Нелегкая судьба сказок Чуковского

На модерации Отложенный

Неизвестный Чуковский

Это сегодня творчество Чуковского является классикой детской литературы. Но ведь были и иные времена...

«Среди моих сказок не было ни одной, которой не запрещала бы в те давние годы та или иная инстанция, пекущаяся о литературном просвещении детей».
(К. Чуковский «От 2 до 5»)

В 1920-х годах сказочное творчество Корнея Чуковского переживало свой расцвет и его детские книги Мойдодыр», «Крокодил», «Мухина свадьба», «Тараканище» стали пользоваться огромным успехом… 

Однако к концу десятилетия над сказками Чуковского начали сгущаться тучи. Цензурные придирки были и раньше. Первой мишенью стала сказка про Цокотуху, которая сначала носила название «Мухина свадьба». Цензорам сразу не понравилось «мещанское» слово «свадьба». Потом придрались к рисункам, заявив, что на картинке Муха стоит слишком близко к Комарику и улыбается чересчур кокетливо, а это может «вызвать у детей эротические мысли». В итоге вообще заявили, что Муха – переодетая принцесса, а Комарик – переодетый принц. Почему у комарика гусарский мундир? Дети, увидев комарика в гусарском мундире, немедленно затоскуют о монархическом строе. Почему мальчик в «Мойдодыре» побежал к Таврическому Саду? Ведь в Таврическом Саду была Государственная дума. Почему героя «Крокодила» зовут Ваня Васильчиков? Не родственник ли он какого-то князя Васильчикова, который, кажется, при Александре II занимал какой-то важный пост. И не есть ли вообще Крокодил переодетый Деникин?
************
■ **ПРИМЕНЕНИЕ ПРОЧИТАННОГО**
1: Какое название сначала носила сказка про Цокотуху, согласно статье о сказках Чуковского?
2: Допишите статью о сказках Чуковского, продолжив ее после последнего предложения.
************
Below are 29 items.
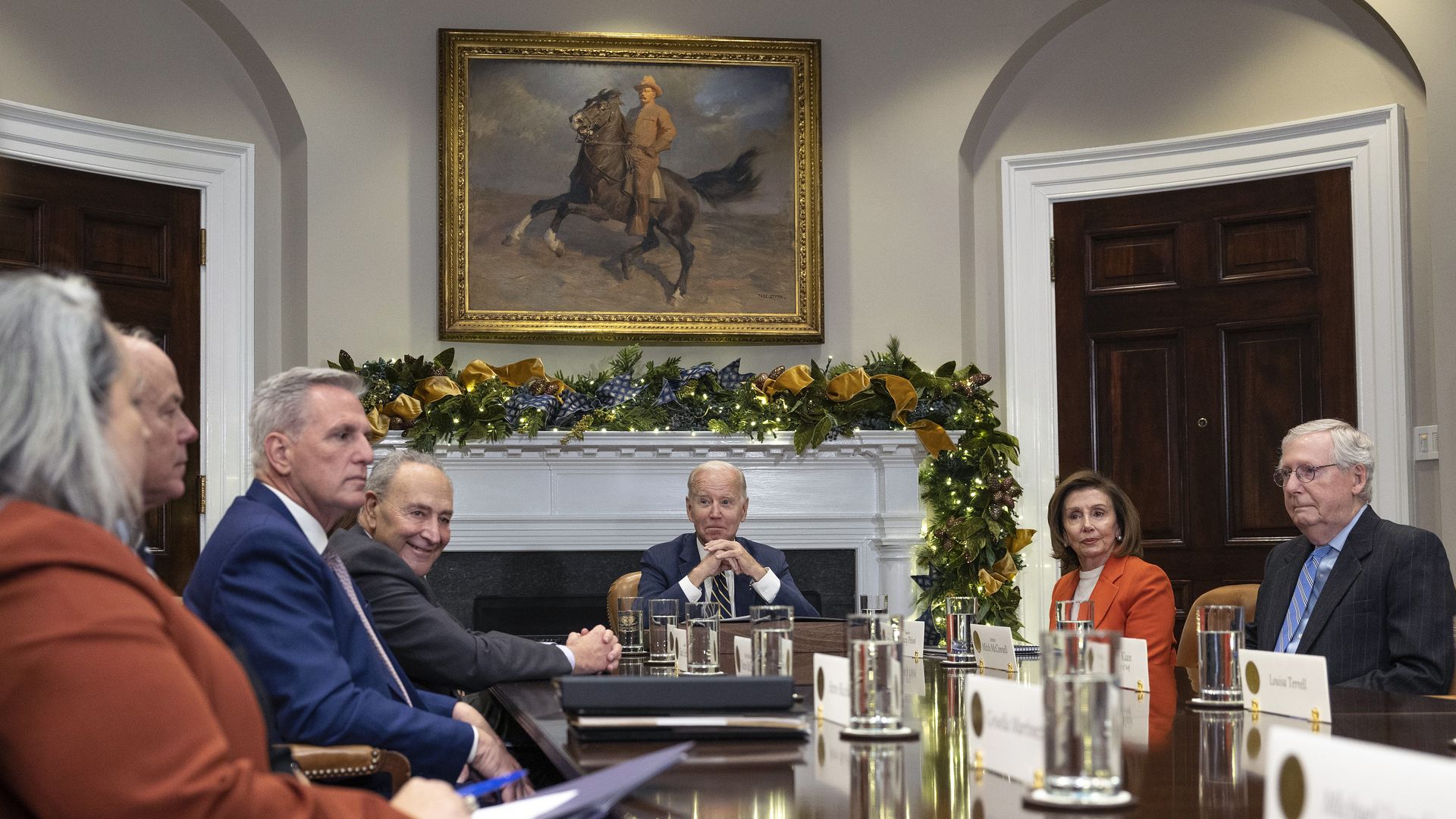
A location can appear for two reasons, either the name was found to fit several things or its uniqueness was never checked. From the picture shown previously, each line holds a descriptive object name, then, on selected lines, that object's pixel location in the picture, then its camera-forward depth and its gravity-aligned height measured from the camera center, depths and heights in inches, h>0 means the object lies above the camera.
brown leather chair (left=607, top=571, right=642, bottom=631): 168.2 -14.4
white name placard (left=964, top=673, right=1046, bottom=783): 54.7 -10.8
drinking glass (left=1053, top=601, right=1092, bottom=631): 93.1 -9.9
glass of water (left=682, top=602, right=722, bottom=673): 100.9 -12.6
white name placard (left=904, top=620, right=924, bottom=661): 119.6 -14.6
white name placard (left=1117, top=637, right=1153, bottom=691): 92.9 -13.6
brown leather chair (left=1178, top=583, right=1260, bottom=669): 136.9 -14.1
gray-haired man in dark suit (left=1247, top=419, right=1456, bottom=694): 105.8 -9.6
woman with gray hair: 40.0 -4.6
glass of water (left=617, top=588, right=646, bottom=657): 128.7 -14.4
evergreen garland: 212.1 +9.1
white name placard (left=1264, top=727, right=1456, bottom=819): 33.8 -8.4
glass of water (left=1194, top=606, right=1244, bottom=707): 84.3 -11.7
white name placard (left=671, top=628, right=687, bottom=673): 109.4 -14.2
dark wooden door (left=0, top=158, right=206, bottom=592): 201.2 +35.4
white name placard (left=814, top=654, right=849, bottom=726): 73.3 -11.9
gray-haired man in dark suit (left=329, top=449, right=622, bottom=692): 107.2 -11.4
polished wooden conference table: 51.6 -13.1
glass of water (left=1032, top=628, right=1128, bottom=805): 48.1 -9.3
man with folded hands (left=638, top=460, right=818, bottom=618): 154.7 -10.4
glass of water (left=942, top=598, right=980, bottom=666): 117.6 -14.0
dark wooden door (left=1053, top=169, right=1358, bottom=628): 211.0 +19.3
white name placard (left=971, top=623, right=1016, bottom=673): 111.2 -14.8
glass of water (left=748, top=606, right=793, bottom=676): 88.4 -11.0
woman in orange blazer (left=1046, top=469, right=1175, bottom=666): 135.0 -10.0
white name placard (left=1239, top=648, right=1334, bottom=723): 77.0 -12.7
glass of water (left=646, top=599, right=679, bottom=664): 114.7 -13.1
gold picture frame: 221.3 +46.7
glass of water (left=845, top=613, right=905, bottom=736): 69.1 -11.4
************
■ **ОТВЕТЫ ПО ЗАДАНИЯМ**
1: «Мухина свадьба».

2:
Надо сказать, в 1920-х - начале1930-х годов будущее сказки как жанра находилось в Советском государстве под постоянной угрозой. Принцы и принцессы считались вредным напоминанием о монархии, а чудеса и нелепицы, мол, прививали ребенку неправильное представление о реальности. В педагогике властвовало такое направление, как педология, поддержанное Троцким, и от педологов Корней Иванович тоже натерпелся по полной. То с какой идиотской и неадекватной серьезностью отдельные ревнители «науки и разума» вчитывались в сказки, хорошо иллюстрируют претензии следующие претензии к «Мухе-Цокотухе».

А. Колпаков, из письма в «Литературную газету», 1960:
«Вместо того чтобы привить ненависть к этому гнусному и отвратительному насекомому, причиняющему человечеству постоянный вред, Корней Чуковский преподносит детям Советской страны свою стихотворную чепуху, восхищаясь мухой — этой гадостью. …Так начинается это восхваление вредного насекомого, которое полностью уничтожено в Китайской Народной Республике.
Корней Чуковский в своем произведении о мухе-цокотухе вместе с тем восхваляет и других вредных насекомых, как тараканов, которых муха приглашает на угощение. Фигурируют здесь и букашки, блошки, недостает только Корнею Чуковскому воспеть вшей, но о клопах он отзывается восторженно».

На его старую сказку «Крокодил» ополчилась сама вдова Ленина – Надежда Крупская, подвизающаяся на ниве детского воспитания. В газете «Правда» за 1 февраля 1928 г. она писала:

«Что вся эта чепуха обозначает? Какой политической смысл она имеет? Какой-то явно имеет. Но он так заботливо замаскирован, что угадать его довольно трудновато. Или это простой набор слов? Однако набор слов не столь уже невинный. Герой, дарующий свободу народу, чтобы выкупить Лялю, – это такой буржуазный мазок, который бесследно не пройдет для ребенка. …Я думаю, «Крокодил» ребятам нашим давать не надо, не потому, что это сказка, а потому, что это буржуазная муть».

Защитника Корней Иванович нашел в лице Максима Горького (кстати, нещадно им критикуемого в дореволюционные годы). Горький пишет письмо в «Правду», где утверждает, что Ленин называл книгу Чуковского о Некрасове «хорошей толковой работой», а в, указанных Крупской, строчках сказочник пародировал вовсе не Некрасова, а Лермонтова.

Защита Горького подействовала, но лишь на время. В конце 1920-х годов нападки на Чуковского возобновились с новой силой. Появился даже такой клеймящий термин, как «чуковщина». В газетах так и писали:
«…основной опасностью в нашей детской литературе является чуковщина, т. е. антропоморфизм, аполитичность и уход от вопросов сегодняшнего дня».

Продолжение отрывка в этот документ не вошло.